KNL-BSW
08-09-2004, 09:35 PM
We have a customer who is getting hit with valid GET requests from spoofed IP's.
We are talking about over 200 requests even when the site is down to the IP address.
When the site is up it get hits so hard that it brings apache to its knees and stops serving pages.
We have installed and configured mod_dosevasive, didn't help as it is using multiple random spoofed IP's and using valid GET requests.
Raised ServerLimit to 1024 and raised MaxClients to 768 in hopes of at least being able to allow the site to stay up, didn't help.
Spoke with GNAX about it and with a full netstat/grep they could not locate enough significant of any one single IP to prevent it at the router.
Does anyone have any ideas on how to protect against these?
Thanks,
Crucial
08-09-2004, 10:01 PM
Have you looked at or tried snort? Also a good idea when blocking spoofed ips is not the ips themselfs is the ports there coming from and the ip or port there attacking.
if you had 1000's of spoofed ips on 129.1.1.1 source ports ranging from 1000-4000. I would filter......
any 1000-4000 to HOSTING.IP HOSTING.PORT
If the hosting port is a shared ip then it might filter out good traffic but this is one way I do this at router level and even server level "ipfw via freebsd"
KNL-BSW
08-09-2004, 10:08 PM
That is sort of what I was thinking. I shut the site down until we can resolve this. I didn't have a choice. The customer is on a dedicated IP and they are hitting port 80. They are hitting valid "GET" requests. This started after we started using mod_dosevasive. Prior to this it was just the main index.php that was pulled. The minute we started using mod_dosevasive they started pulling a page with a get command. Renamed the page and they picked another one.
I'm baffeled as how to stop it. :(
datums
08-09-2004, 11:23 PM
Hello Larry
How many request per minute would you say ?
So would you say the attack is ip based ?
connect to 1.2.3.4 get /index.php
KNL-BSW
08-09-2004, 11:30 PM
Oh, over 200+ when the site is up. And it's not at the IP. They are using DNS to resolve and attacking domain.com/ It was first just domain.com/ which returned index.php. mod_dosevasive stopped that so they resorted to domain.com/filename.
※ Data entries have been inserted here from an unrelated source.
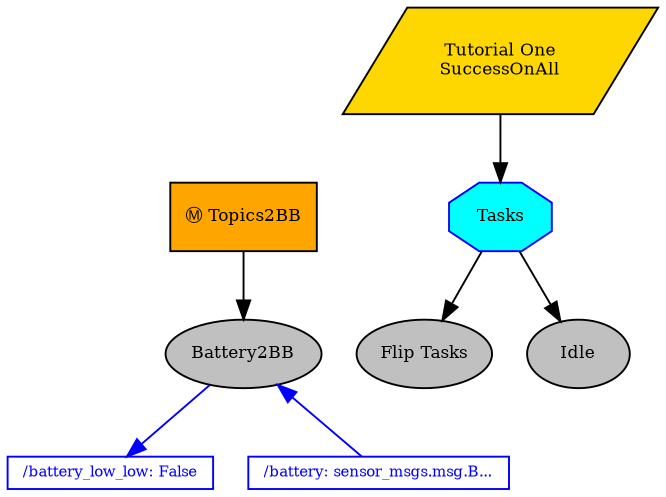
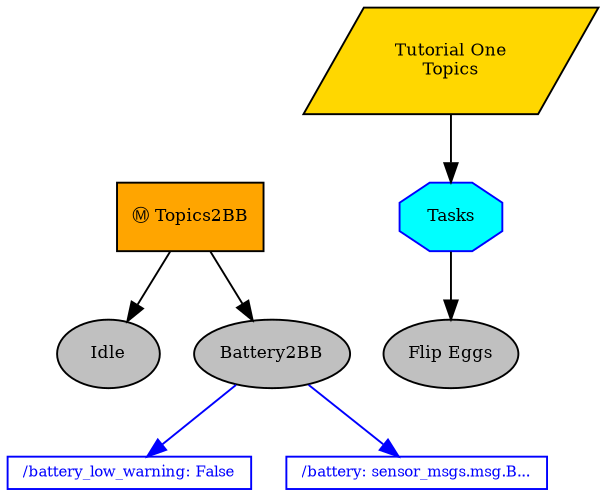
  digraph {
    fontname="times-roman"
    ordering=out
    node [fillcolor=gray fontcolor=black fontname="times-roman" fontsize=9 shape=box style=filled]
    edge [fontname="times-roman"]
-   n1 [color=blue fillcolor=white fixedsize=False fontcolor=blue fontsize=8 height=0 label="/battery_low_low: False" width=0]
+   n1 [color=blue fillcolor=white fixedsize=False fontcolor=blue fontsize=8 height=0 label="/battery_low_warning: False" width=0]
    n2 [color=blue fillcolor=white fixedsize=False fontcolor=blue fontsize=8 height=0 label="/battery: sensor_msgs.msg.B..." width=0]
-   n3 [fillcolor=gold label="Tutorial One\nSuccessOnAll" shape=parallelogram]
+   n3 [fillcolor=gold label="Tutorial One\nTopics" shape=parallelogram]
    n4 [color=blue fillcolor=cyan label=Tasks shape=octagon]
    n5 [fillcolor=orange label="Ⓜ Topics2BB"]
    n6 [label=Battery2BB shape=ellipse]
-   n7 [label="Flip Tasks" shape=ellipse]
+   n7 [label="Flip Eggs" shape=ellipse]
    n8 [label=Idle shape=ellipse]
    subgraph sub_1 {
      label=Blackboard
      rank=sink
      n1
      n2
    }
    n3 -> n4
    n4 -> n7
-   n4 -> n8
+   n5 -> n8
    n5 -> n6
    n6 -> n1 [color=blue constraint=False weight=0]
-   n2 -> n6 [color=blue constraint=False weight=0]
+   n6 -> n2 [color=blue constraint=False weight=0]
  }
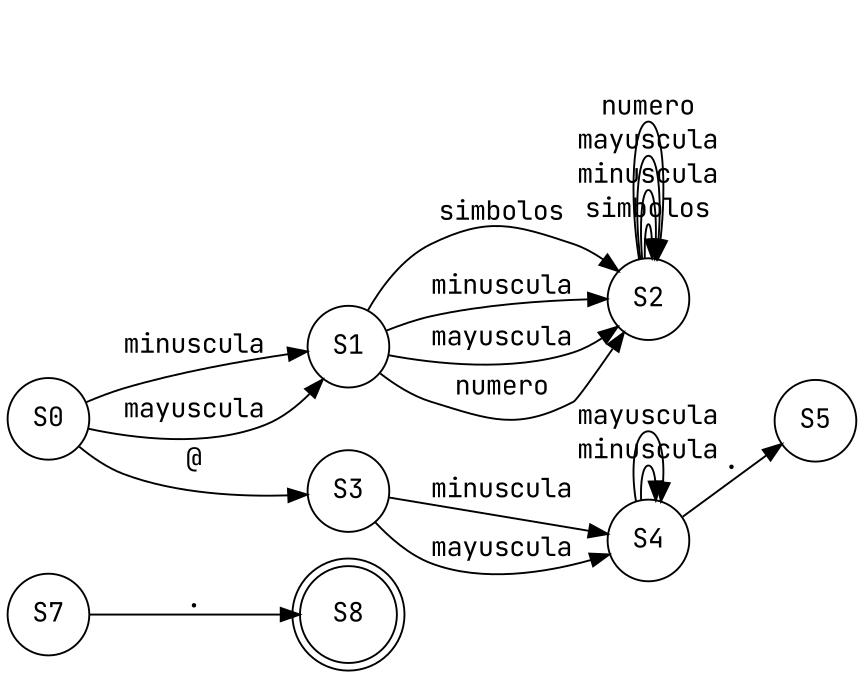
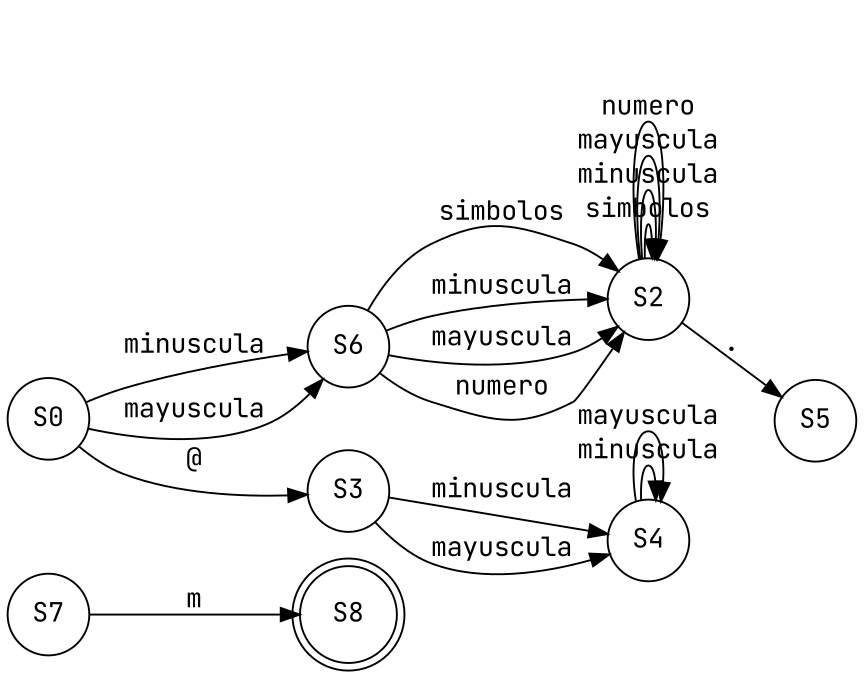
  digraph {
    fontname="JetBrains Mono"
    rankdir=LR
    node [fontname="JetBrains Mono" shape=circle]
    edge [fontname="JetBrains Mono"]
    S8 [shape=doublecircle]
    S0
-   S1
+   S1 [label=S6]
    S3
    S2
    S4
    S5
    S7
    S0 -> S1 [label=minuscula]
    S0 -> S1 [label=mayuscula]
    S0 -> S3 [label="@"]
    S1 -> S2 [label=simbolos]
    S1 -> S2 [label=minuscula]
    S1 -> S2 [label=mayuscula]
    S1 -> S2 [label=numero]
    S3 -> S4 [label=minuscula]
    S3 -> S4 [label=mayuscula]
    S2 -> S2 [label=simbolos]
    S2 -> S2 [label=minuscula]
    S2 -> S2 [label=mayuscula]
    S2 -> S2 [label=numero]
    S4 -> S4 [label=minuscula]
    S4 -> S4 [label=mayuscula]
-   S4 -> S5 [label="."]
-   S7 -> S8 [label="."]
+   S2 -> S5 [label="."]
+   S7 -> S8 [label=m]
  }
Problem is they using spoofed IP's. It's pretty obvious too when you have 600 requests over a 2 minute period in the access log for the site all for the same file and all from the same OS/Browser. :( And this within 15 minutes after turning the site back on after having it down more than 48 hours.
datums
08-09-2004, 11:42 PM
Instead of bringing the site down, change the A record temp to 127.0.0.1 the zombie machines will hose themselves.
I know this is not a solution, but as you continue to brainstorm.
How big is the site being attacked? does it have db ?
If it's only webpages, you might want to add the domain to another server, distributing the attack across servers.
KNL-BSW
08-09-2004, 11:50 PM
It's a fairly large database driven site. Goes through about 100GB of bandwidth monthly without this problem. I've already been thinking of dropping them on a seperate server with httpd restart scripts until we find a viable resolution.
Tried the DNS thing. :( Didn't work.
Crucial
08-09-2004, 11:54 PM
Whats the OS on the server and do you have router access for ACL's? The solution I posted will work 100% you will need to tcpdump -n on the machine and find out what source ports and destination ports there using first. Usally they will be around the same if there using the same program to generate the attack.
datums method will not work if the attacker is attacking ip address vs. domain name isnt that correct?
datums
08-10-2004, 01:17 PM
cord that is correct If it is ip based then, changing the domains ip would help
If it is domain base changing the ip to 127.0.0.1 on temp basis will hose the zombies that are sending the request.